My proposal will be including the metadata to each column:
With the following CSV data:
c;c;c;c_1
1;2;3;4
The ParseResult.data
will be like:
[{
"c": {
"originalName": "c",
"value": "1"
},
"c_1": {
"originalName": "c"
"value": "2"
},
"c_2": {
"originalName": "c",
"value": 3
},
"c_3": {
"originalName": "c",
"value": 4
}
}]
Alternatively, the column renaming metadata can be included in ParseResutl.meta
, like:
"columnNameMapping": {
"c": "c",
"c_1": "c",
"c_2": "c",
"c_3": "c",
}
If this is a good idea, I'm happy to create a PR to handle it.
HI @FallingCeilingS,
Thanks for your proposal. I think the best will be to include the renamed columns in metadata, so the original values can be restored back by just reading them.
It will be great if you can create a MR for it.
I will expect that the tests cases are extendend to test that the proper metadata is generate but also that the documentation is extended to explain the new available metadata.
I think the property should be named renamedHeaders
so it can be accessed with ParseResult.meta.renamedHeaders
Thanks for the reply @pokoli - I'll create a PR once I have free time.

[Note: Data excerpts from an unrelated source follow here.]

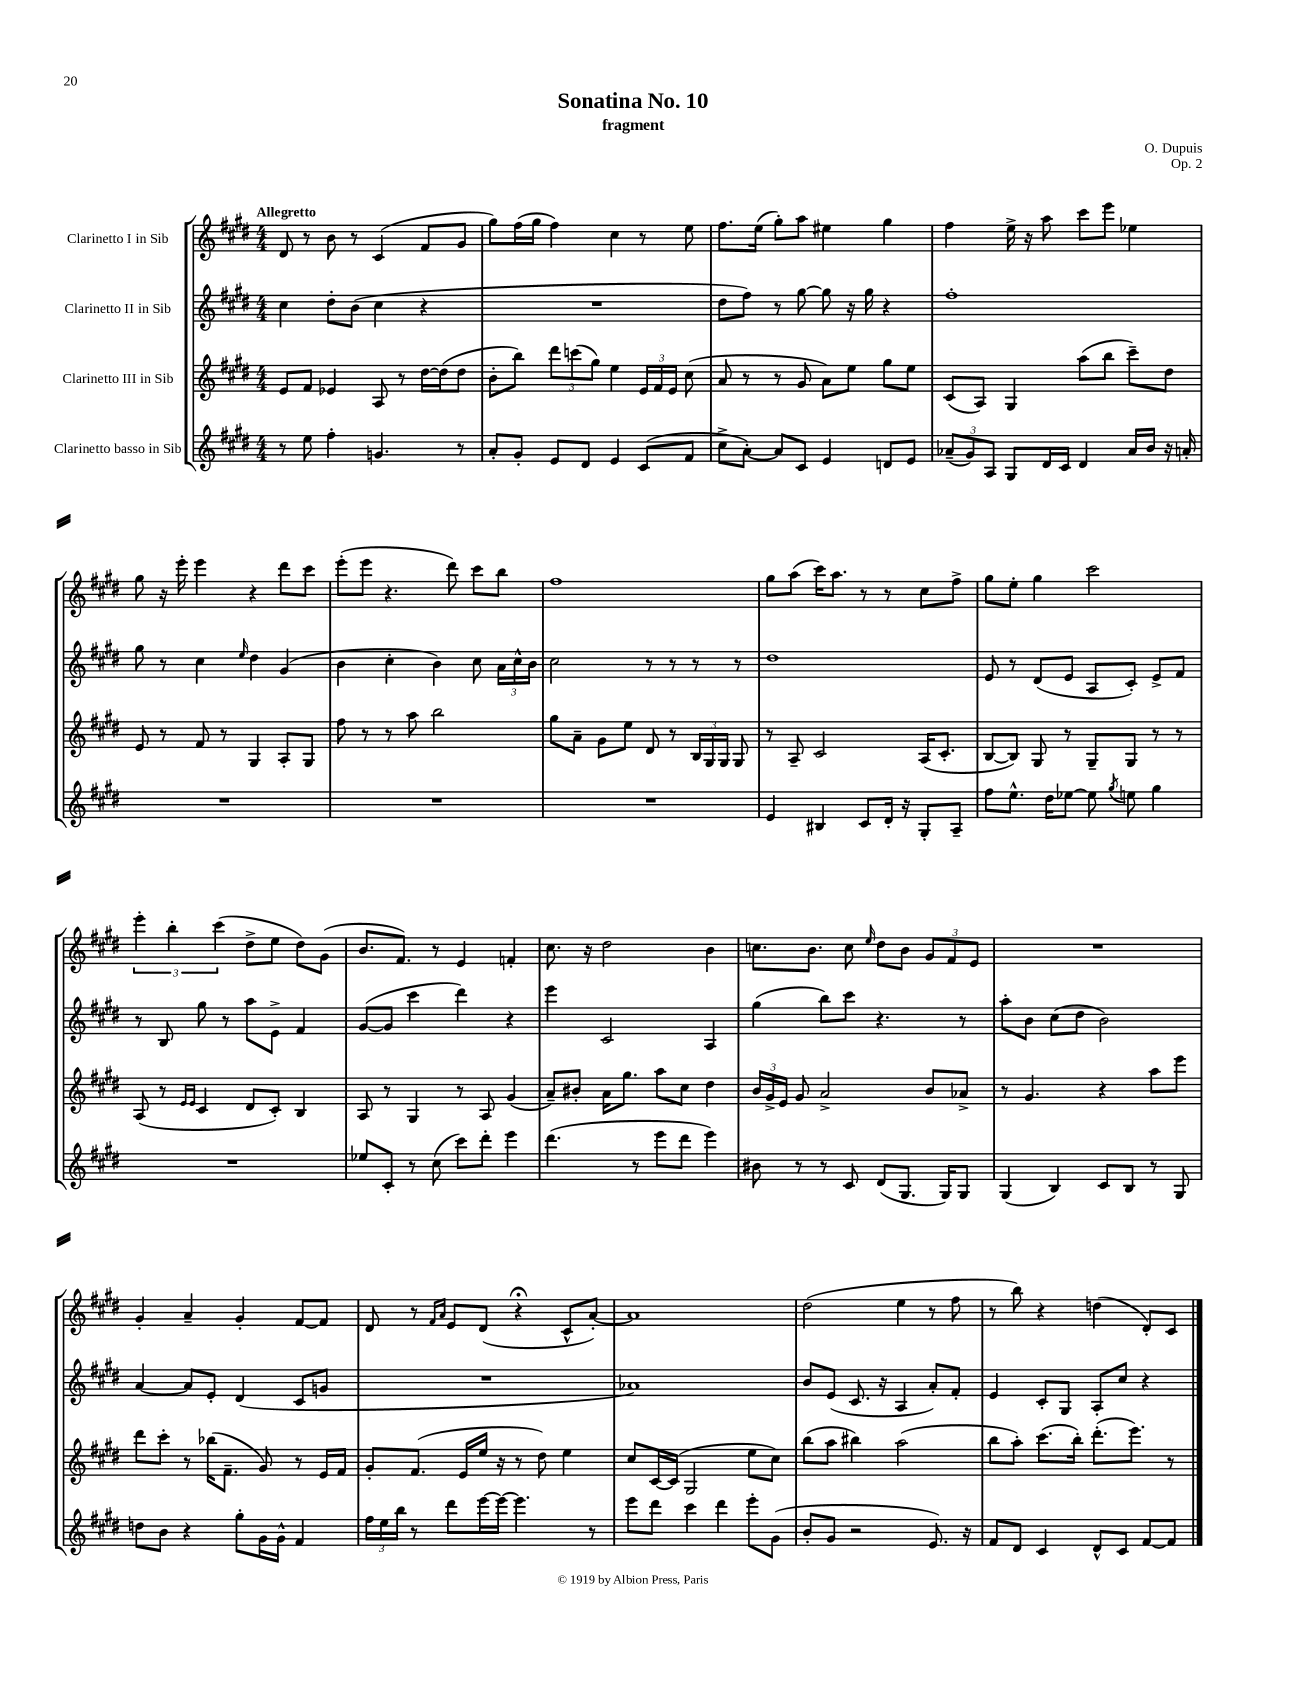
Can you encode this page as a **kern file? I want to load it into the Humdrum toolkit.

**kern	**kern	**kern	**kern
*staff4	*staff3	*staff2	*staff1
*clefG2	*clefG2	*clefG2	*clefG2
*k[f#c#g#d#]	*k[f#c#g#d#]	*k[f#c#g#d#]	*k[f#c#g#d#]
*M4/4	*M4/4	*M4/4	*M4/4
8r	8e	4cc#	8d#
8ee	8f#	.	8r
4ff#'	4e-	8dd#'	8b
.	.	(8b	8r
4.g	8A	4cc#	(4c#
.	8r	.	.
.	[16dd#	4r	8f#
.	(16dd#]	.	.
8r	8dd#	.	8g#
=	=	=	=
8a'	8b'	1r	8gg#)
8g#'	8bb)	.	(16ff#
.	.	.	16gg#
8e	12ddd#	.	4ff#)
.	(12ccc	.	.
8d#	.	.	.
.	12gg#)	.	.
4e	4ee	.	4cc#
(8c#	24e	.	8r
.	24f#	.	.
.	24e	.	.
8f#	(8cc#	.	8ee
=	=	=	=
8cc#^	8a	8dd#	8.ff#
[8a')	8r	8ff#)	.
.	.	.	(16ee
8a]	8r	8r	8gg#')
8c#	8g#	[8gg#	8aa
4e	8a)	8gg#]	4ee#
.	8ee	16r	.
.	.	16gg#	.
8d	8gg#	4r	4gg#
8e	8ee	.	.
=	=	=	=
(12a-~	(8c#	1ff#'	4ff#
12g#)	.	.	.
.	8A)	.	.
12A	.	.	.
8G#	4G#	.	16ee^
.	.	.	16r
16d#	.	.	8aa
16c#	.	.	.
4d#	(8aa	.	8ccc#
.	8bb	.	8eee
16a-	8ccc#~)	.	4ee-
16b	.	.	.
16r	8dd#	.	.
16a'	.	.	.
=	=	=	=
1r	8e	8gg#	8gg#
.	8r	8r	16r
.	.	.	16eee'
.	8f#	4cc#	4eee
.	8r	.	.
.	.	16qqee	.
.	4G#	4dd#	4r
.	8A'	(4g#	8ddd#
.	8G#	.	8ccc#
=	=	=	=
1r	8ff#	4b	(8eee'
.	8r	.	8eee
.	8r	4cc#'	4.r
.	8aa	.	.
.	2bb	4b)	.
.	.	.	8ddd#)
.	.	8cc#	8ccc#
.	.	24a	8bb
.	.	24cc#^^	.
.	.	24b	.
=	=	=	=
1r	8gg#	2cc#	1ff#
.	8a~	.	.
.	8g#	.	.
.	8ee	.	.
.	8d#	8r	.
.	8r	8r	.
.	24B	8r	.
.	24G#	.	.
.	24G#	.	.
.	8G#	8r	.
=	=	=	=
4e	8r	1dd#	8gg#
.	8A~	.	(8aa
4B#	2c#	.	16ccc#)
.	.	.	8.aa
8c#	.	.	8r
16d#'	.	.	8r
16r	.	.	.
8G#'	(16A	.	8cc#
.	8.c#'	.	.
8A~	.	.	8ff#^
=	=	=	=
8ff#	[8B	8e	8gg#
8.ee^^	8B])	8r	8ee'
.	8G#	(8d#	4gg#
16dd#	.	.	.
[8ee-	8r	8e	.
8ee-]	8G#~	8A	2ccc#
8qgg#	.	.	.
8ee	8G#	8c#')	.
4gg#	8r	8e^	.
.	8r	8f#	.
=	=	=	=
1r	(8A	8r	6eee'
.	8r	8B	.
.	.	.	6bb'
.	16qqe	.	.
.	16qqe	.	.
.	4c#	8gg#	.
.	.	.	(6ccc#
.	.	8r	.
.	8d#	8aa	8dd#^
.	8c#')	8e^	8ee
.	4B	4f#	8dd#)
.	.	.	(8g#
=	=	=	=
8ee-	8A	([8g#	8.b
8c#'	8r	8g#]	.
.	.	.	8.f#)
8r	4G#	4ccc#	.
(8cc#	.	.	8r
8ccc#)	8r	4ddd#)	4e
8ddd#'	8A	.	.
4eee	(4g#	4r	4f'
=	=	=	=
(4.ddd#	8a~)	4eee	8.cc#
.	8b#'	.	.
.	.	.	16r
.	16a	2c#	2dd#
.	8.gg#	.	.
8r	.	.	.
8eee	8aa	.	.
8ddd#	8cc#	.	.
4eee)	4dd#	4A	4b
=	=	=	=
8b#	24b	(4gg#	8.cc
.	24g#^	.	.
.	24e	.	.
8r	8g#	.	.
.	.	.	8.b
8r	2a^	8bb)	.
8c#	.	8ccc#	8cc
.	.	.	16qqee
(8d#	.	4.r	8dd#
8.G#	.	.	8b
.	8b	.	12g#
16G#)	.	.	.
.	.	.	12f#
8G#	8a-^	8r	.
.	.	.	12e
=	=	=	=
(4G#	8r	8aa'	1r
.	4.g#	8b	.
4B)	.	(8cc#	.
.	.	8dd#	.
8c#	4r	2b)	.
8B	.	.	.
8r	8aa	.	.
8G#	8eee	.	.
=	=	=	=
8dd	8ddd#	[4a	4g#'
8b	8ccc#'	.	.
4r	8r	8a]	4a~
.	(16bb-	8e'	.
.	8.f#~	.	.
8gg#'	.	(4d#	4g#'
16g#	8g#)	.	.
16g#^^	.	.	.
4f#	8r	8c#	[8f#
.	16e	8g	8f#]
.	16f#	.	.
=	=	=	=
24ff#	8g#'	1r	8d#
24ee	.	.	.
24bb	.	.	.
8r	(8.f#	.	8r
.	.	.	16qqf#
.	.	.	16qqa
8ddd#	.	.	8e
.	16e	.	.
[16eee	16ee	.	(8d#
16eee_	16r	.	.
4.eee]	8r	.	4r;
.	8dd#)	.	.
.	4ee	.	8c#^^
8r	.	.	[8a')
=	=	=	=
8eee	8cc#	1a-)	1a]
8ddd#	[16c#	.	.
.	(16c#]	.	.
4ccc#	2G#	.	.
4ddd#	.	.	.
8eee'	8ee	.	.
(8g#	8cc#)	.	.
=	=	=	=
8b'	(8bb	8b	(2dd#
8g#	8aa	(8e	.
2r	4bb#)	8.c#	.
.	.	16r	.
.	(2aa	4A	4ee
8.e)	.	8a')	8r
.	.	8f#'	8ff#
16r	.	.	.
=	=	=	=
8f#	8bb	4e	8r
8d#	8aa')	.	8bb)
4c#	(8.ccc#	8c#'	4r
.	.	8G#	.
.	16bb')	.	.
8d#^^	(8.ddd#'	8A'	(4dd
8c#	.	8cc#	.
.	8.eee)	.	.
[8f#	.	4r	8d#')
8f#]	8r	.	8c#
==	==	==	==
*-	*-	*-	*-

Thank you so much for taking the effort!
@pokoli - the PR is ready for review.
CC: @mholt .
@FallingCeilingS I will release a new version once I have soem time.
I close the issue for now as there is nothing to do now.
Just for reference, this was solved with #990
This exactly solves the issue I was trying to solve, thank you! (I originally landed on #129). And thanks to all who have contributed fixes/updates to related functionality to duplicate headers.
I see a new tag is pending. Meanwhile, here is the solution hack I'm using to detect duplicates until this feature is available:
function completeFn(results: Papa.ParseResult<any>): void {
const uniqueFieldNames = new Set();
const duplicateFieldNames: string[] = [];
for (const fieldName of results.meta.fields) {
if (fieldName.slice(-2) === '_1') {
const originalFieldName = fieldName.slice(0, -2);
const isDuplicate = uniqueFieldNames.has(originalFieldName);
if (isDuplicate) {
duplicateFieldNames.push(originalFieldName);
} else {
uniqueFieldNames.add(originalFieldName);
}
} else {
uniqueFieldNames.add(fieldName);
}
}
// At this point, uniqueFieldNames contains all field names that are not duplicates, and duplicateFieldNames contains duplicates.
}
const papaParseConfig: Papa.ParseLocalConfig = {
header: true,
complete: completeFn,
};
This only checks if there is 1 duplicate, and doesn't work correctly if someone had a field with _1
in the suffix. In my use case, those are acceptable risks.
When a tag is made I will upgrade, test, and post back confirmation PR #990 works.